John Illsley brings the Songs of Dire Straits to DIss


It’s not often that Corn Hall hosts a member of one of the biggest bands in the world. John Illsley may not be a name familiar to everyone, but together with Mark Knopfler, he founded Dire Straits in the seventies, a band that went on to be nothing short of a worldwide sensation for much of the eighties.

In sharp contrast to the massive stadiums he has played in the past, an evening at the Corn Hall was a decidedly more intimate affair. Illsley chatted conpaniably with his friend and ex-manager Paul Cummins, accompanied by photos, film clips and the occasional interjection from an enthusiastic fan in the audience. It was fascinating to listen to their extraordinary journey from a council flat in South London to the world stage, not least when the anecdotes were delivered by such an amiable and grounded man.  

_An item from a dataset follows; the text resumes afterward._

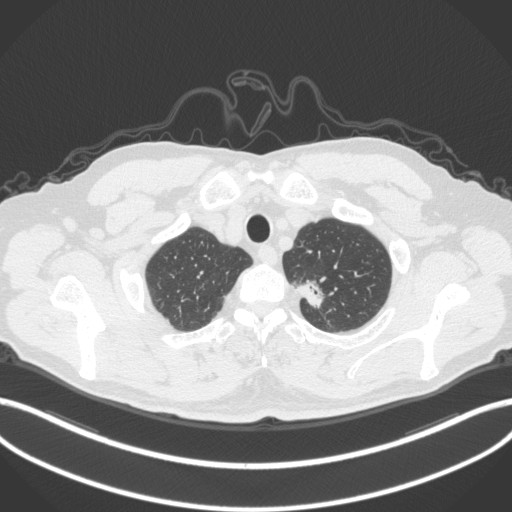
Chest CT, one axial slice. Slice 339 of 382 in the series (ordered by position). Reconstruction kernel B31f. 120 kVp. Lung window (W 1500 / L -600 HU). 1 mm slice thickness. 512 × 512 image matrix, field of view 400 × 400 mm. Male patient, age 64 years. From the clinical record (not read from this slice): clinical TNM (as recorded): T1c N0 M0.
Annotated regions visible in this slice (bounding box drawn by a radiologist):
- lung tumour (recorded histology: adenocarcinoma): bounding box (x1, y1, x2, y2) in pixels: (291, 271, 333, 314)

With half of the evening devoted to chatting, and the remainder given over to music, this was a marathon session of close to three hours, yet it zipped by. Accompanied by three talented musicians, this was a master class in performance, showcasing a number of his own compositions. The touching “I Love you Still” revealed his vulnerable side, “21st Century” proved particularly prescient, while “It’s a Long Way Back” was unusually melancholy. Otherwise the evening was devoted to the Dire Straits back catalogue, from “Waterline”, the very first song, on the very first album, to the monster hits of Brothers in Arms. Along the way we got “Sultans of Swing”, “Walk of Life” and – of course – “Money for Nothing”. All in all, this was a delightful evening of remembrance and celebration of one of the most significant and ground breaking bands of the 20th century.